Dulse is a seaweed harvested in the cold waters of the Canadian Atlantic Coast. It grows in total areas, on rocks, shells and on larger brown seaweeds. It can be eaten raw or used as an alternative to salt in cooking or as a thickening agent.
Dulse has been known to help remove parasites and relieve constipation. It is most widely know for the superior source of iodine in which the body needs to make the thyroid hormones thyroxine and triiodothyronine which greatly affect weight and our metabolic rate.
Alpha-carotene, beta-carotene, calcium, chromium, cobalt, iodine, iron, lutein, manganese, magnesium, niacin, phosphorous, potassium, riboflavin, selenium, silicon, sodium, tin, vitamin C, zeaxanthin, and zinc.

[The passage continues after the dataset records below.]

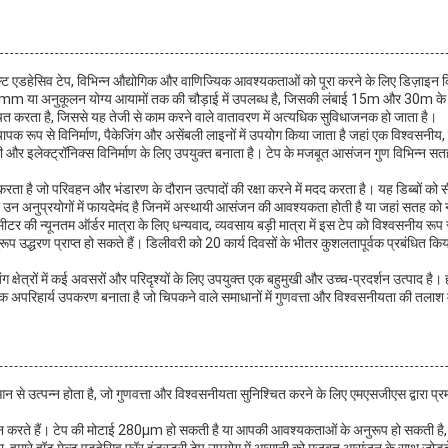
ेल्ट एडहेसिव टेप, विभिन्न औद्योगिक और वाणिज्यिक आवश्यकताओं को पूरा करने के लिए डिज़ाइन क
m या अनुकूलन योग्य आयामों तक की चौड़ाई में उपलब्ध है, जिसकी लंबाई 15m और 30m के ब
त करता है, जिससे यह तेजी से काम करने वाले वातावरण में अत्यधिक सुविधाजनक हो जाता है।
व्यापक रूप से विनिर्माण, पैकेजिंग और असेंबली लाइनों में उपयोग किया जाता है जहां एक विश्वसनीय,
ी और इलेक्ट्रॉनिक्स विनिर्माण के लिए उपयुक्त बनाता है। टेप के मजबूत आसंजन गुण विभिन्न सतहों प
ान करता है जो परिवहन और भंडारण के दौरान उत्पादों की रक्षा करने में मदद करता है। यह डिब्बों 
ो उन अनुप्रयोगों में फायदेमंद है जिनमें अस्थायी आसंजन की आवश्यकता होती है या जहां सतह क
 की न्यूनतम ऑर्डर मात्रा के लिए धन्यवाद, व्यवसाय बड़ी मात्रा में इस टेप को विश्वसनीय रूप से
उद्धरण प्राप्त हो सकते हैं। डिलीवरी को 20 कार्य दिवसों के भीतर कुशलतापूर्वक प्रबंधित किया 
 क्षेत्रों में कई अवसरों और परिदृश्यों के लिए उपयुक्त एक बहुमुखी और उच्च-प्रदर्शन उत्पाद है।
क अपरिहार्य उपकरण बनाता है जो चिपकने वाले समाधानों में गुणवत्ता और विश्वसनीयता की तलाश में
आन से उत्पन्न होता है, जो गुणवत्ता और विश्वसनीयता सुनिश्चित करने के लिए एमएसजीएस द्वारा प्रम
रदान करते हैं। टेप की मोटाई 280µm हो सकती है या आपकी आवश्यकताओं के अनुरूप हो सकत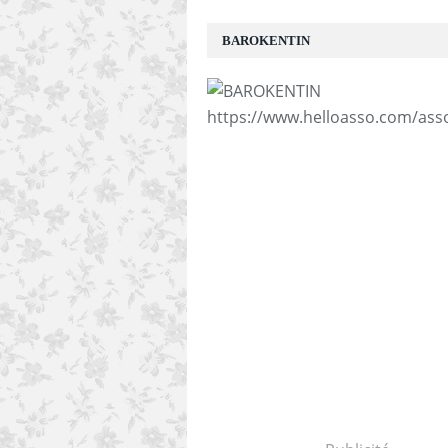
BAROKENTIN
https://www.helloasso.com/ass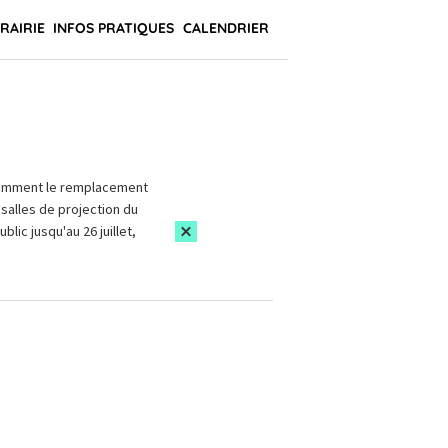
BRAIRIE
INFOS PRATIQUES
CALENDRIER
amment le remplacement
salles de projection du
blic jusqu'au 26 juillet,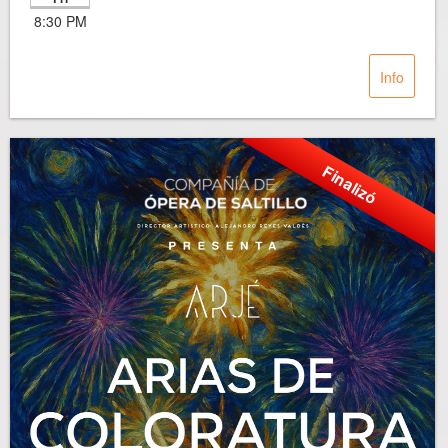
8:30 PM
Info
Finalizó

Parts Used - The entire plant, dried and cut.
Added to food in the form of dried flakes or powder for a slightly salty flavor, can be drunk as a tea. Also suitable as an extract or capsule. Dulse is great in salad dressings or on top of soups.

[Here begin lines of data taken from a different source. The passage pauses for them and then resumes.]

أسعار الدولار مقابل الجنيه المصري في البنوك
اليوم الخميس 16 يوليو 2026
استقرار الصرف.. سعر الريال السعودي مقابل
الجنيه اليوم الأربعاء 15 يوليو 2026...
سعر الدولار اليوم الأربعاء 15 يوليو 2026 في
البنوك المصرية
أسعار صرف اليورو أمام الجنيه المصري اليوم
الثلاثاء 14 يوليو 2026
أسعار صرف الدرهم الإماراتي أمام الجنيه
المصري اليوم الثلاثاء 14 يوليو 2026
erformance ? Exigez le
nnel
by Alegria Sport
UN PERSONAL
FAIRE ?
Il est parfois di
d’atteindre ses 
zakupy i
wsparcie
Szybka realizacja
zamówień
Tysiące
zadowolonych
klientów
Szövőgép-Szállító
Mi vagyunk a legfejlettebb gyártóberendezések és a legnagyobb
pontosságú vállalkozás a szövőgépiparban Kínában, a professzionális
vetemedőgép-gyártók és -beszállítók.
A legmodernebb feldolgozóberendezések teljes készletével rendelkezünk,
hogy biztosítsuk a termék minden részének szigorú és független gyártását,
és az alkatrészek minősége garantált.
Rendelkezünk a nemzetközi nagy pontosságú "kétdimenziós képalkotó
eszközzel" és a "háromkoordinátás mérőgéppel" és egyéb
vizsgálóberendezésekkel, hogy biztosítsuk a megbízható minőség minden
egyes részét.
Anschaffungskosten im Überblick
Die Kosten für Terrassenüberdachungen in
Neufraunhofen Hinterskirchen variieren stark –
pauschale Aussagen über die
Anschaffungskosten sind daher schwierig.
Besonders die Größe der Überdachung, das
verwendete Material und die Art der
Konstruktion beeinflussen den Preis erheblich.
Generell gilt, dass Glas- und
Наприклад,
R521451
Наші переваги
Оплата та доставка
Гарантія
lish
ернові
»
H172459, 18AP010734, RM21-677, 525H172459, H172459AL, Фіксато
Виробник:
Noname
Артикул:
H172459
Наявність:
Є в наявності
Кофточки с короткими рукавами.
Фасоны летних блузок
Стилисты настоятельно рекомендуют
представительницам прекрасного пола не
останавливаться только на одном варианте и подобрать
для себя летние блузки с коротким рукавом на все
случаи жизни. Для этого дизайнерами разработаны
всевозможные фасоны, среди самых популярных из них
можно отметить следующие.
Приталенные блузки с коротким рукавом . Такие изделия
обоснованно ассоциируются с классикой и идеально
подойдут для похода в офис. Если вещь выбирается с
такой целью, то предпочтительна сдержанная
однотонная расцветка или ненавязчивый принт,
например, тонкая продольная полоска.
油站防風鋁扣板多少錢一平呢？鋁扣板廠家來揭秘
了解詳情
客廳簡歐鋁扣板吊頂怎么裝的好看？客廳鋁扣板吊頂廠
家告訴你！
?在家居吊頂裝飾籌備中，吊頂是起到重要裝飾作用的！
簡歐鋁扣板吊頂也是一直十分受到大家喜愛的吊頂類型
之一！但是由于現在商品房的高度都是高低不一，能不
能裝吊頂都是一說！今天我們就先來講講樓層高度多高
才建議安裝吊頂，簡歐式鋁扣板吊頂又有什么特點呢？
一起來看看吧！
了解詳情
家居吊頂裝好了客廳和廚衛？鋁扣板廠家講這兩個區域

Dulse is an excellent source of phytochemicals and minerals, and a superior source of iodine. The complex polysaccharides in the herb make it a gentle alternative to psyllium or senna in the treatment of constipation, and there are anecdotal reports that the daily use of a few flakes of dulse can relieve cyclic mastalgia after two months.

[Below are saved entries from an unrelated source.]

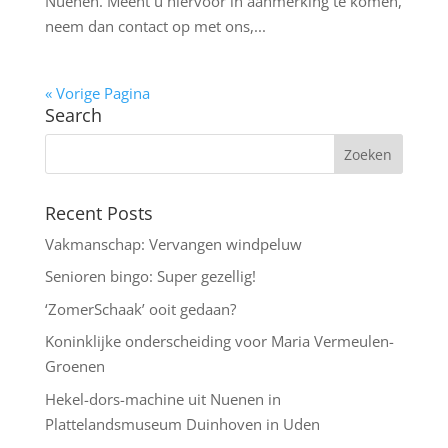
Nuenen. Meent u hiervoor in aanmerking te komen,
neem dan contact op met ons,...
« Vorige Pagina
Search
Recent Posts
Vakmanschap: Vervangen windpeluw
Senioren bingo: Super gezellig!
‘ZomerSchaak’ ooit gedaan?
Koninklijke onderscheiding voor Maria Vermeulen-
Groenen
Hekel-dors-machine uit Nuenen in
Plattelandsmuseum Duinhoven in Uden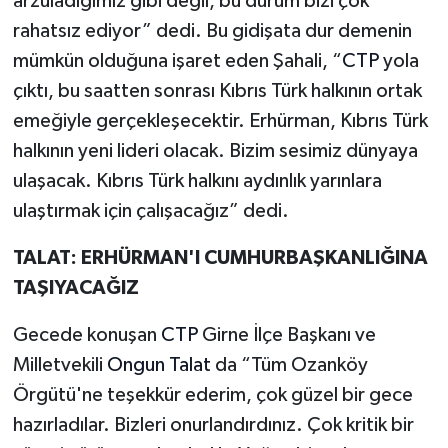
arzuladığımız gibi değil, bu durum bizi çok
rahatsız ediyor” dedi. Bu gidişata dur demenin
mümkün olduğuna işaret eden Şahali, “
CTP
yola
çıktı, bu saatten sonrası Kıbrıs Türk halkının ortak
emeğiyle gerçekleşecektir. Erhürman, Kıbrıs Türk
halkının yeni lideri olacak. Bizim sesimiz dünyaya
ulaşacak. Kıbrıs Türk halkını aydınlık yarınlara
ulaştırmak için çalışacağız” dedi.
TALAT: ERHÜRMAN'I CUMHURBAŞKANLIĞINA
TAŞIYACAĞIZ
Gecede konuşan
CTP
Girne İlçe Başkanı ve
Milletvekili
Ongun Talat
da “Tüm Ozanköy
Örgütü'ne teşekkür ederim, çok güzel bir gece
hazırladılar. Bizleri onurlandırdınız. Çok kritik bir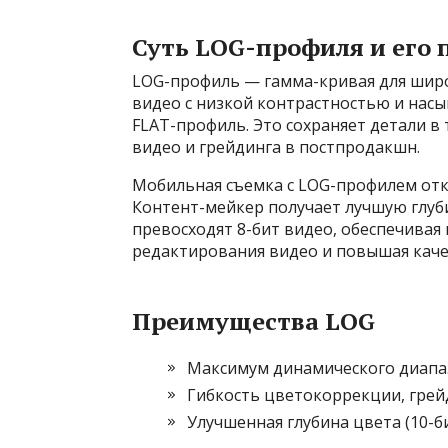
Суть LOG-профиля и его
LOG-профиль — гамма-кривая для широ
видео с низкой контрастностью и насы
FLAT-профиль. Это сохраняет детали в 
видео и грейдинга в постпродакшн.
Мобильная съемка с LOG-профилем отк
Контент-мейкер получает лучшую глуби
превосходят 8-бит видео, обеспечивая
редактирования видео и повышая каче
Преимущества LOG
Максимум динамического диапа
Гибкость цветокоррекции, грей
Улучшенная глубина цвета (10-би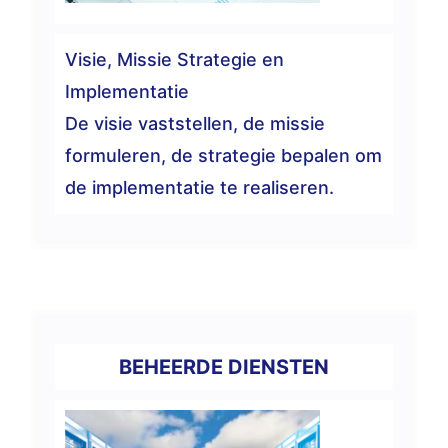
Visie, Missie Strategie en
Implementatie
De visie vaststellen, de missie
formuleren, de strategie bepalen om
de implementatie te realiseren.
BEHEERDE DIENSTEN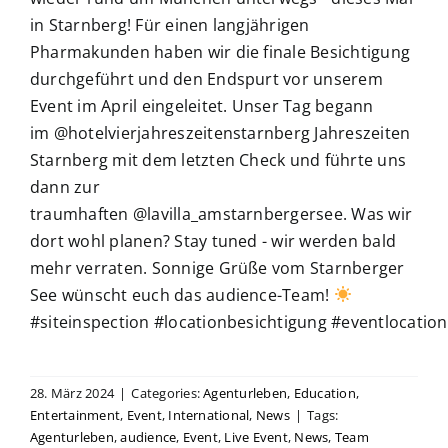
in Starnberg! Für einen langjährigen
Pharmakunden haben wir die finale Besichtigung
durchgeführt und den Endspurt vor unserem
Event im April eingeleitet. Unser Tag begann
im @hotelvierjahreszeitenstarnberg Jahreszeiten
Starnberg mit dem letzten Check und führte uns
dann zur
traumhaften @lavilla_amstarnbergersee. Was wir
dort wohl planen? Stay tuned - wir werden bald
mehr verraten. Sonnige Grüße vom Starnberger
See wünscht euch das audience-Team!
#siteinspection #locationbesichtigung #eventlocatio
28. März 2024
|
Categories:
Agenturleben
,
Education
,
Entertainment
,
Event
,
International
,
News
|
Tags:
Agenturleben
,
audience
,
Event
,
Live Event
,
News
,
Team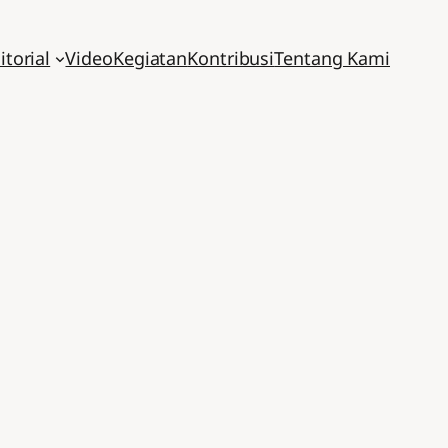
itorial
Video
Kegiatan
Kontribusi
Tentang Kami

Don't overdue, and avoid it entirely if you suffer hyperthyroidism. You only need a few flakes, or as little as a quarter-teaspoon a day, to get your mineral needs, and it is best to get your minerals from a variety of whole food and whole herb sources. Don't use on a daily basis for more than 2 weeks at a time, taking a 2 week break before using again. This will prevent you from overdosing iodine with potential imbalance in thyroid function. For periodic use only and not to be taken for extended periods of time. Not to be used while pregnant.